[Aim of the task]: Could you output the entries below word for word, from their start through the line containing "Reading left to", with both ends included and every picture left out?

[Data to process]:
******************************

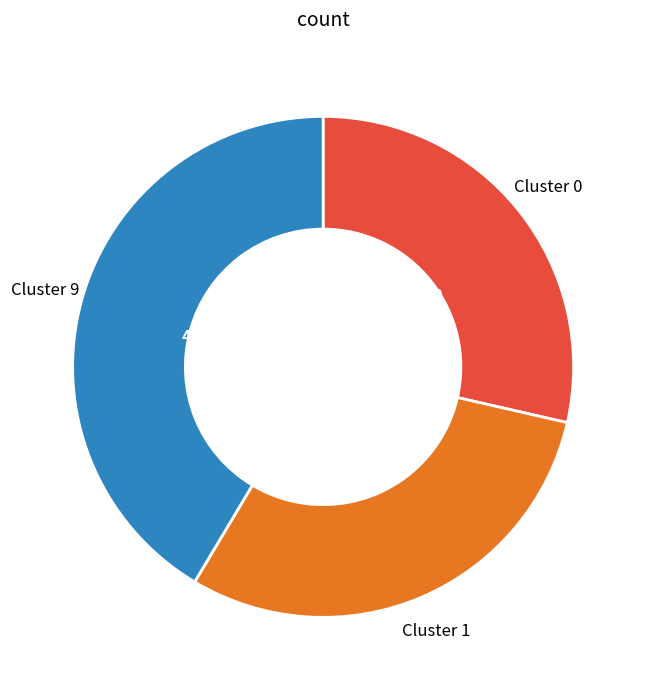

Is the sum of Cluster 0 and Cluster 9 greater than half?

Yes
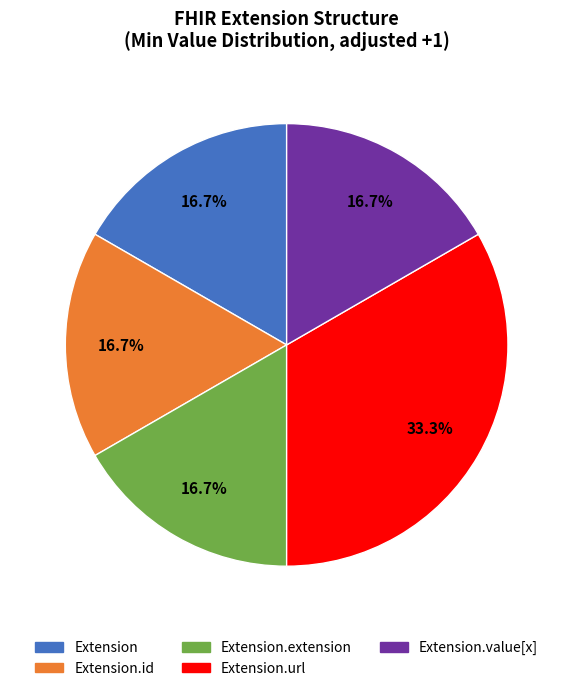

Is there a majority slice in this chart?

No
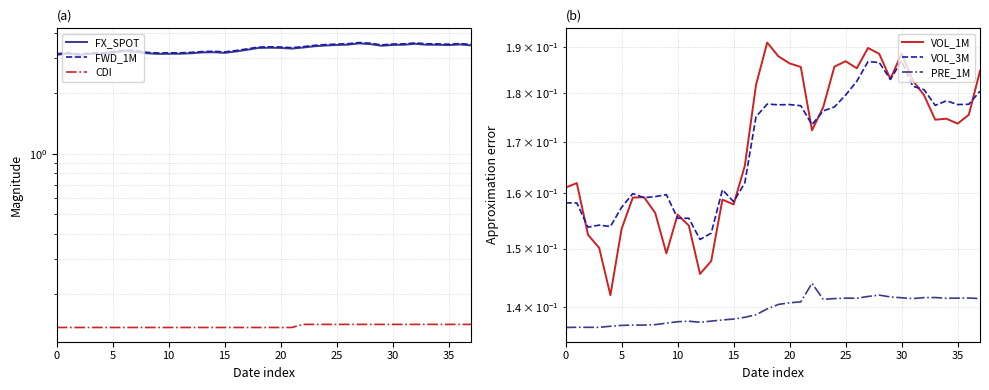

What is the lowest value of the FX_SPOT series?

3.1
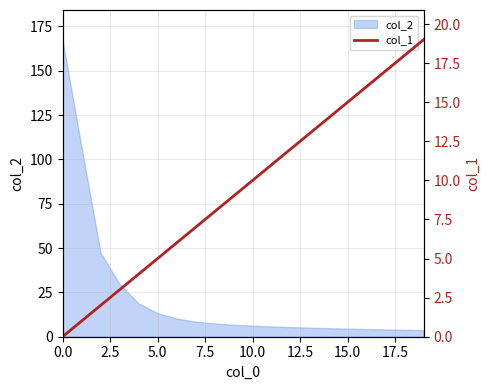

What is the maximum value for col_2?

167.5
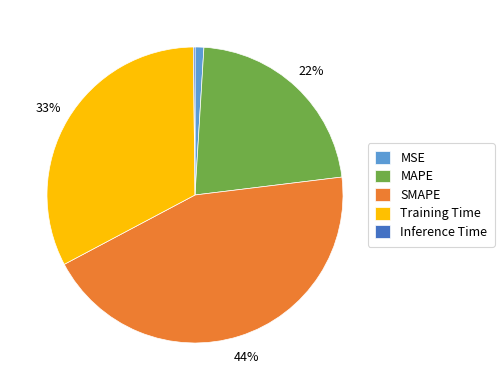

Combined, do SMAPE and MSE account for over 50%?

No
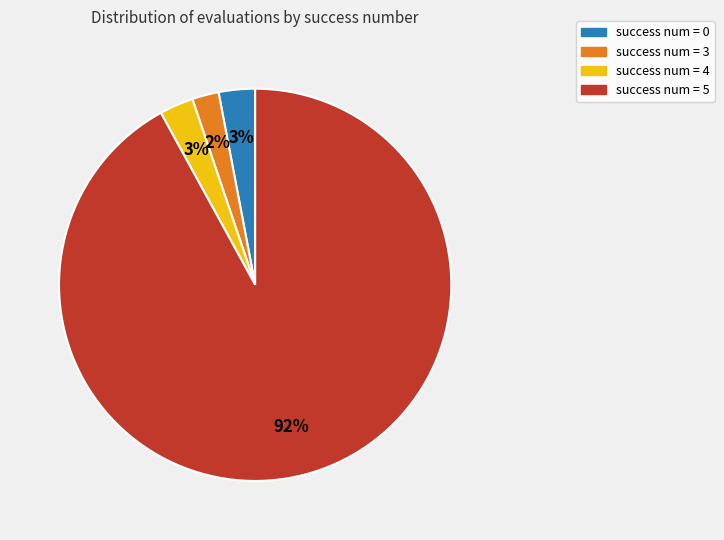

To the nearest percent, what is the average slice percentage?

25%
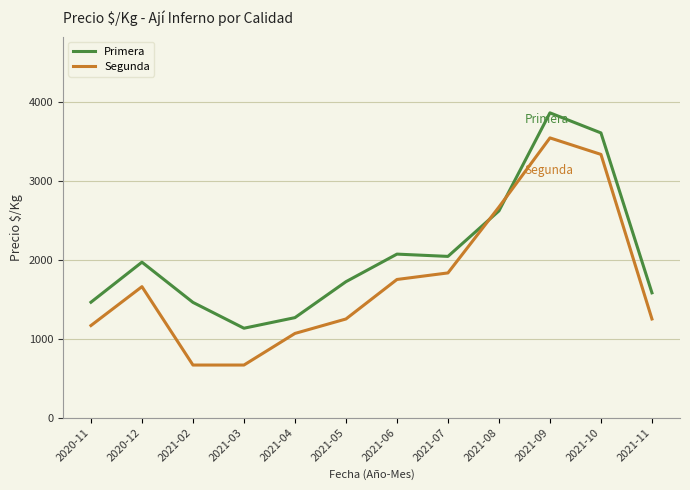

What is the difference between the maximum and minimum values in the Primera series?

2726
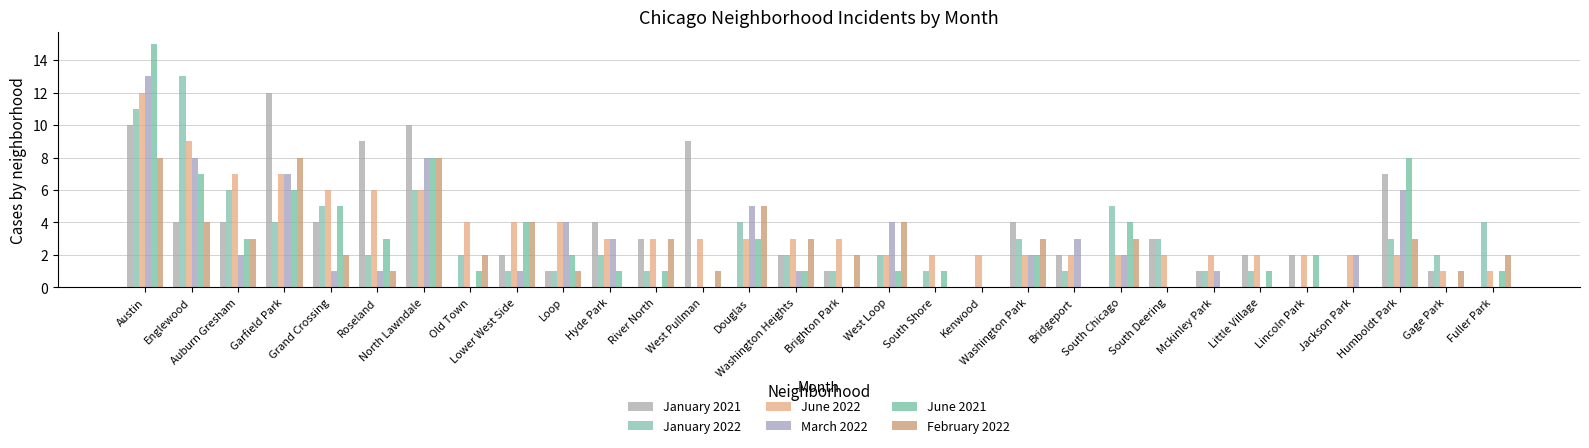

Reading left to right, list all the values displayed in this chart.

January 2021: Austin=10	Englewood=4	Auburn Gresham=4	Garfield Park=12	Grand Crossing=4	Roseland=9	North Lawndale=10	Old Town=0	Lower West Side=2	Loop=1	Hyde Park=4	River North=3	West Pullman=9	Douglas=0	Washington Heights=2	Brighton Park=1	West Loop=0	South Shore=0	Kenwood=0	Washington Park=4	Bridgeport=2	South Chicago=0	South Deering=3	Mckinley Park=1	Little Village=2	Lincoln Park=2	Jackson Park=0	Humboldt Park=7	Gage Park=1	Fuller Park=0
January 2022: Austin=11	Englewood=13	Auburn Gresham=6	Garfield Park=4	Grand Crossing=5	Roseland=2	North Lawndale=6	Old Town=2	Lower West Side=1	Loop=1	Hyde Park=2	River North=1	West Pullman=0	Douglas=4	Washington Heights=2	Brighton Park=1	West Loop=2	South Shore=1	Kenwood=0	Washington Park=3	Bridgeport=1	South Chicago=5	South Deering=3	Mckinley Park=1	Little Village=1	Lincoln Park=0	Jackson Park=0	Humboldt Park=3	Gage Park=2	Fuller Park=4
June 2022: Austin=12	Englewood=9	Auburn Gresham=7	Garfield Park=7	Grand Crossing=6	Roseland=6	North Lawndale=6	Old Town=4	Lower West Side=4	Loop=4	Hyde Park=3	River North=3	West Pullman=3	Douglas=3	Washington Heights=3	Brighton Park=3	West Loop=2	South Shore=2	Kenwood=2	Washington Park=2	Bridgeport=2	South Chicago=2	South Deering=2	Mckinley Park=2	Little Village=2	Lincoln Park=2	Jackson Park=2	Humboldt Park=2	Gage Park=1	Fuller Park=1
March 2022: Austin=13	Englewood=8	Auburn Gresham=2	Garfield Park=7	Grand Crossing=1	Roseland=1	North Lawndale=8	Old Town=0	Lower West Side=1	Loop=4	Hyde Park=3	River North=0	West Pullman=0	Douglas=5	Washington Heights=1	Brighton Park=0	West Loop=4	South Shore=0	Kenwood=0	Washington Park=2	Bridgeport=3	South Chicago=2	South Deering=0	Mckinley Park=1	Little Village=0	Lincoln Park=0	Jackson Park=2	Humboldt Park=6	Gage Park=0	Fuller Park=0
June 2021: Austin=15	Englewood=7	Auburn Gresham=3	Garfield Park=6	Grand Crossing=5	Roseland=3	North Lawndale=8	Old Town=1	Lower West Side=4	Loop=2	Hyde Park=1	River North=1	West Pullman=0	Douglas=3	Washington Heights=1	Brighton Park=0	West Loop=1	South Shore=1	Kenwood=0	Washington Park=2	Bridgeport=0	South Chicago=4	South Deering=0	Mckinley Park=0	Little Village=1	Lincoln Park=2	Jackson Park=0	Humboldt Park=8	Gage Park=0	Fuller Park=1
February 2022: Austin=8	Englewood=4	Auburn Gresham=3	Garfield Park=8	Grand Crossing=2	Roseland=1	North Lawndale=8	Old Town=2	Lower West Side=4	Loop=1	Hyde Park=0	River North=3	West Pullman=1	Douglas=5	Washington Heights=3	Brighton Park=2	West Loop=4	South Shore=0	Kenwood=0	Washington Park=3	Bridgeport=0	South Chicago=3	South Deering=0	Mckinley Park=0	Little Village=0	Lincoln Park=0	Jackson Park=0	Humboldt Park=3	Gage Park=1	Fuller Park=2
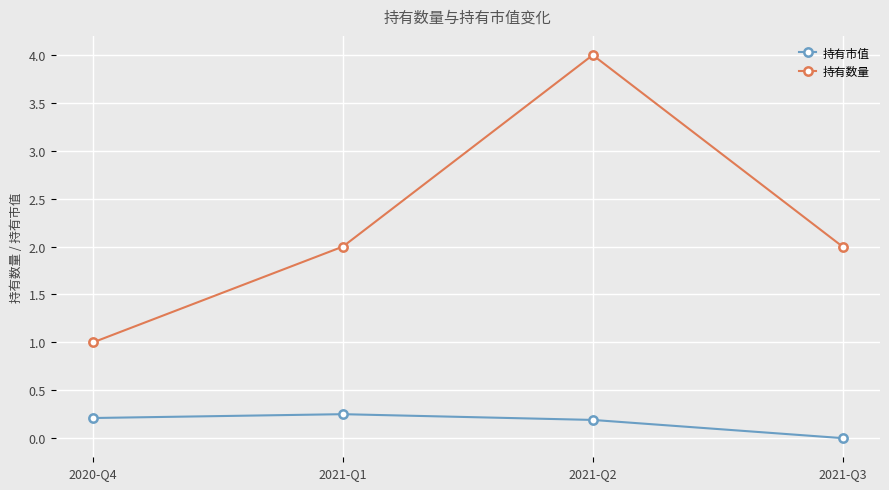

Between 2021-Q2 and 2021-Q3, which series saw the biggest shift?

持有数量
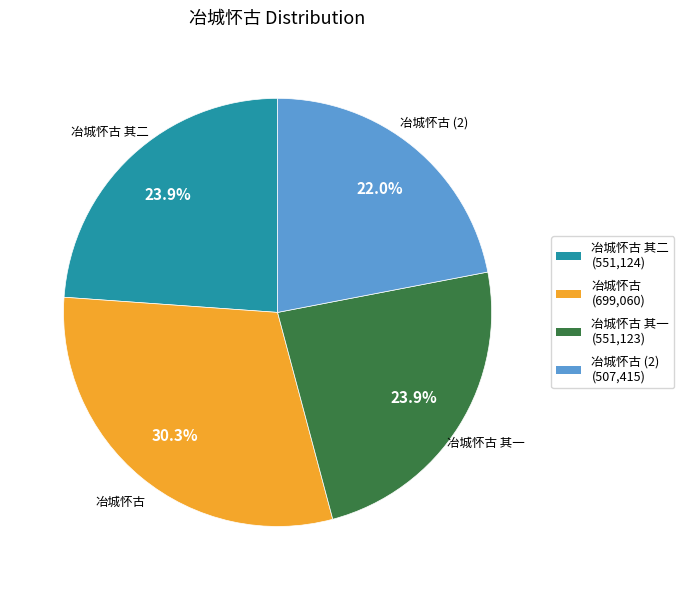

Does 冶城怀古 (2) represent more than half of the total?

No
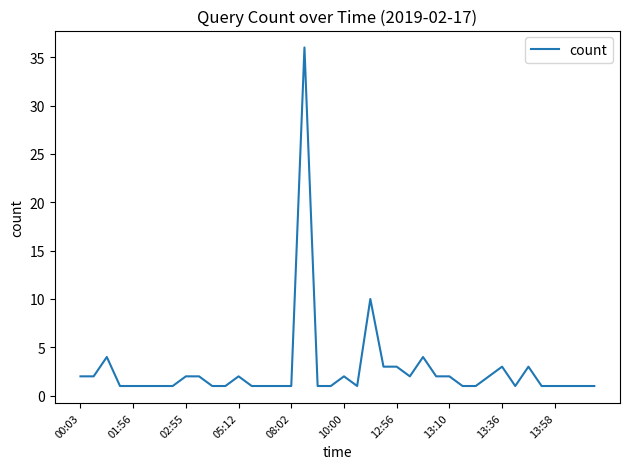

Where is the data nearest to the value 18?

22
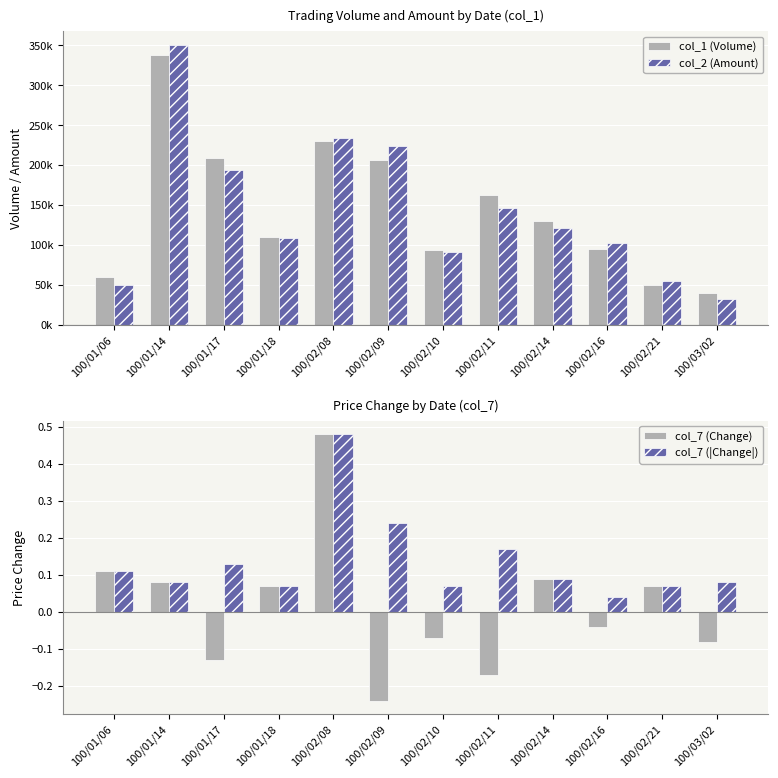

Which label corresponds to the smallest value in the chart?

100/02/09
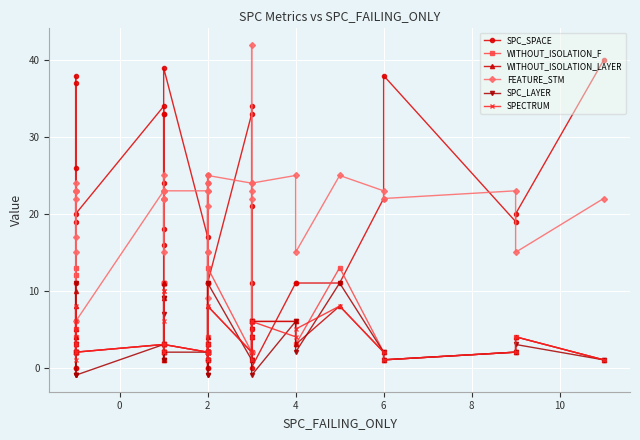

Does the chart display data point markers on the line(s)?

Yes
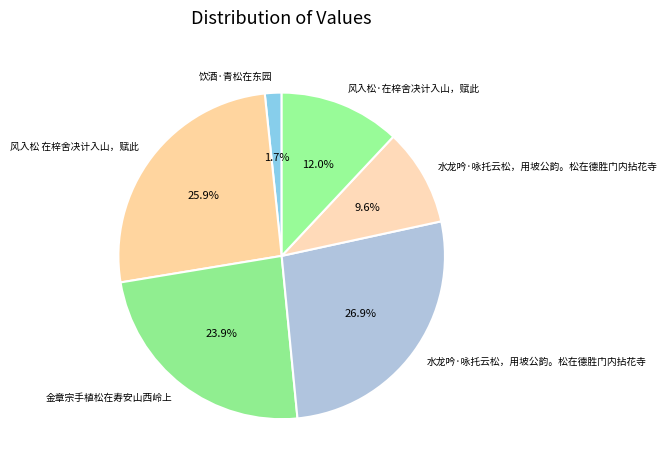

Count the number of slices in the pie.

6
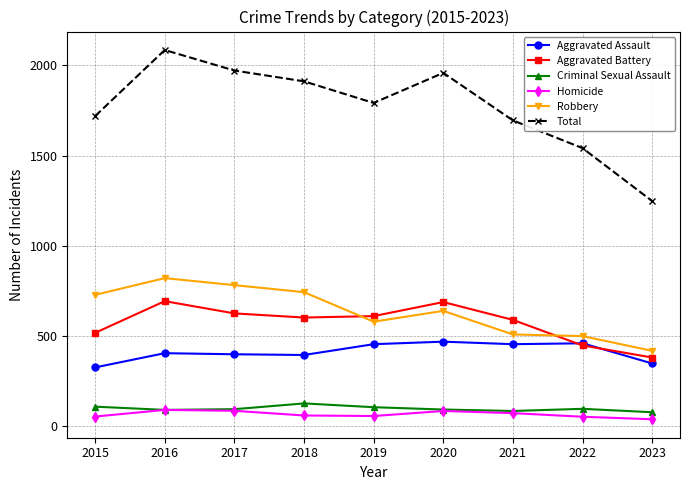

True or false: Total and Homicide cross at least once.

False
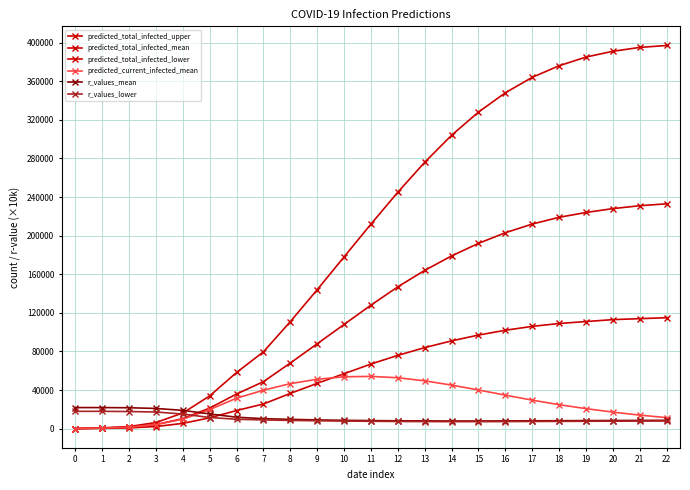

Is it true that r_values_mean equals 8100.0 at 13?

True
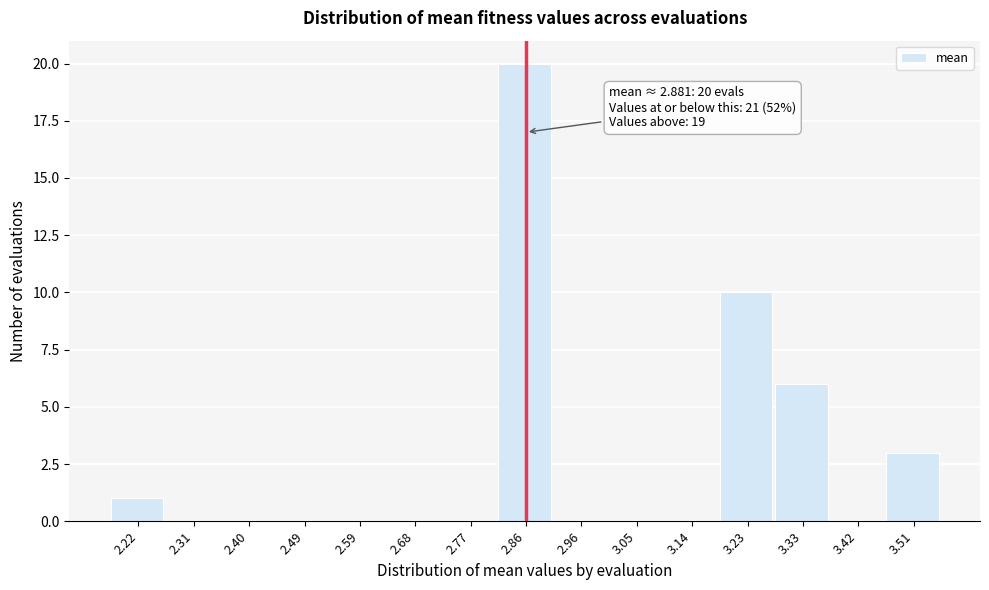

Which range on the x-axis has the tallest bar?

2.82 to 2.91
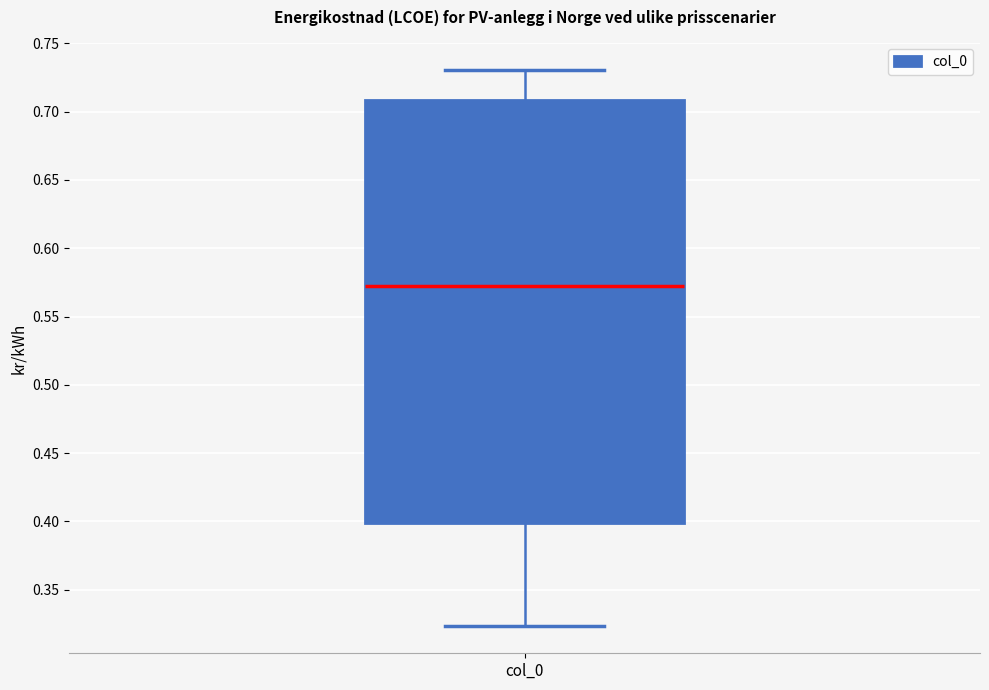

Where is the upper edge of the box for col_0 on the y-axis? The values are not printed on the chart, so give them approximately, as read against the axis.

0.710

******************************

[Solved exercise]:
Is the sum of Cluster 0 and Cluster 9 greater than half?

Yes

Is there a majority slice in this chart?

No

What is the lowest value of the FX_SPOT series?

3.1

What is the maximum value for col_2?

167.5

Combined, do SMAPE and MSE account for over 50%?

No

To the nearest percent, what is the average slice percentage?

25%

What is the difference between the maximum and minimum values in the Primera series?

2726

Reading left to right, list all the values displayed in this chart.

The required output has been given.